Un câblogramme de Londres, daté du 29 novembre et transmis par la presse canadienne, fait dire au premier-ministre Chamberlain que les Alliés doivent concentrer tous leurs efforts pour gagner la guerre et ne pas trop porter leur attention, à cette étape de la guerre, vers la proclamation des buts précis de paix devant constituer une nouvelle Europe.
"En pareilles circonstances, ce serait une erreur de poser les nouvelles conditions sur lesquelles le monde nouveau sera basé".
Il fait plaisir d’entendre un chef d’État parler, en plein temps de guerre, même s’il ne fait qu’en effleurer l’idée, de la construction d’un monde nouveau. Pourvu que, la guerre finie, le monde ne continue pas dans la même voie qu’après la dernière guerre — ce qu’il fera certainement s’il se laisse guider par la même philosophie.
Simple coïncidence ? Le même jour, le gouverneur-général du Canada, Lord Tweedsmuir, parlant au Club Canadien des Femmes de Toronto, réclame lui aussi un monde nouveau, mais basé sur des conceptions nouvelles :
"Nous avons appris de dures leçons depuis 1919... En ce moment, c’est l’anarchie dans le monde. Si nous voulons que règne la paix, pour qu’il nous soit possible de cueillir les fruits de la science et de la pensée, et d’améliorer les conditions de vie pour chacun, il faut mettre fin à l’anarchie".
Nous serait-il permis d’interjeter ici une réflexion, à l’effet que les créditistes ont depuis longtemps signalé où se trouve surtout une certaine anarchie, anarchie criante qui, au lieu de permettre aux Canadiens de cueillir les fruits de la science et de la pensée, en a réduit des centaines de mille à la vie de parias. Oui, il faut mettre fin à cette anarchie, pas seulement le dire.

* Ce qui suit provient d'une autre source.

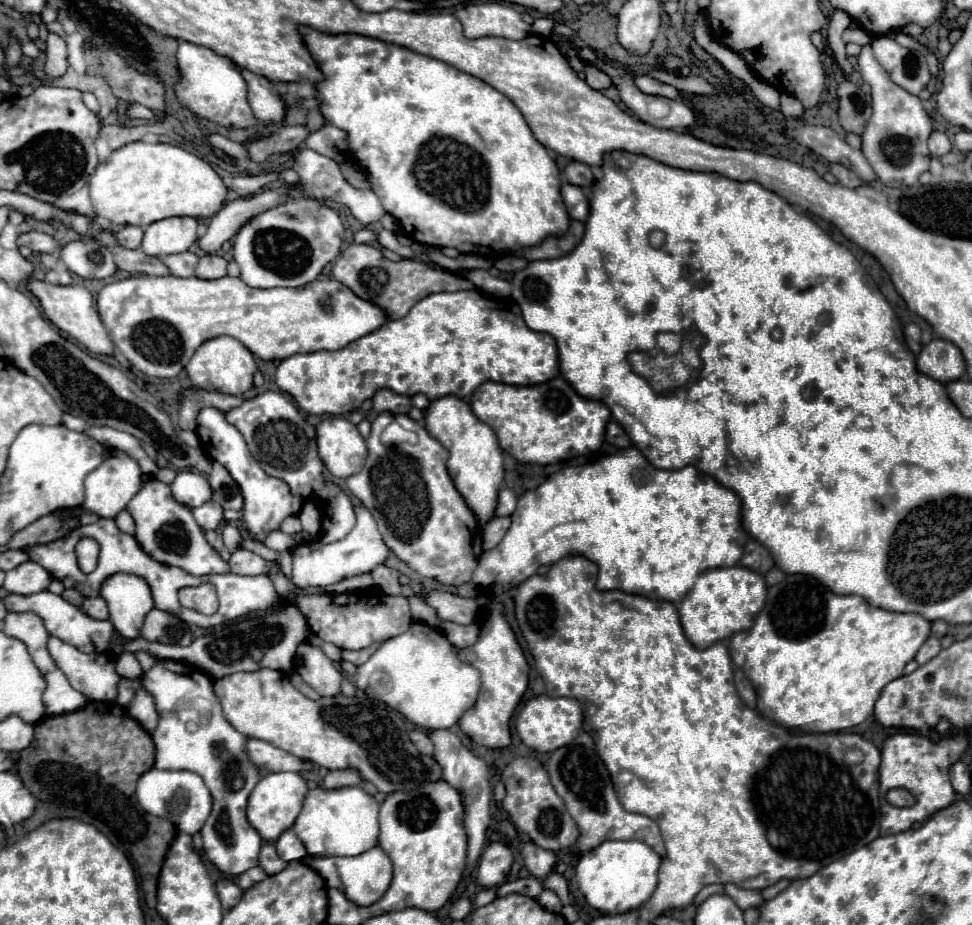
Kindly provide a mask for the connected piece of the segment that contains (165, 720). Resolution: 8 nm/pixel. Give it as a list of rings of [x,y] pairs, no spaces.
[[[157,660],[157,664],[143,674],[143,688],[153,694],[159,712],[159,726],[151,734],[157,748],[155,768],[191,770],[199,774],[211,790],[213,810],[201,828],[205,856],[225,876],[239,876],[257,866],[263,838],[249,824],[245,808],[247,798],[261,776],[245,752],[247,736],[237,732],[225,720],[219,698],[213,692],[213,680],[185,664]]]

Mais nous voulons surtout souligner l’aveu du manque de moteur, du manque d’âme dans les institutions auxquelles le monde accrochait ses espoirs :
"Nous avions construit une machine ingénieuse (la Société des Nations), mais est-ce qu’elle contenait le pouvoir moteur pour la mettre en action, l’esprit capable de donner la vie à son squelette ? J’en doute.
"On a fait l’essai de la Société des Nations, et elle n’a pas eu de succès. Mais il faut au monde une sorte quelconque de Société de Nations, ou bien le monde tombera en morceaux. Il nous faut créer un monde nouveau et abandonner plusieurs de nos vieilles conceptions de l’Empire".
L’échec de la Société des Nations n’a certes pas besoin d’être proclamé. Et ce n’est pas une société "quelconque" des nations qui réussira mieux. On fera bien d’y mettre un peu plus de papauté et un peu moins de bolchévisme.
Pour créer un monde nouveau, il faudra de toute nécessité abandonner plusieurs de nos vieilles conceptions, non seulement de l’empire, mais de la société en général.
Le monde nouveau ne se crée pas dans la lune, ni sur le papier, mais partout où il y a des personnes vivant en société.
Nous avons, dans notre propre pays, bien des vieilles conceptions à abandonner dans l’ordre politique et social. Allons-nous remplacer l’anarchie par l’ordre, tout en continuant de mettre en œuvre des forces de désunion, des forces de désintégration ?
L’ordre ne se bâtira pas avec des discordes, avec des partis politiques, avec des courses aux faveurs. L’ordre ne sera pas le fruit d’égoïsmes, d’ambitions, du mépris des autres et de la recherche de soi-même.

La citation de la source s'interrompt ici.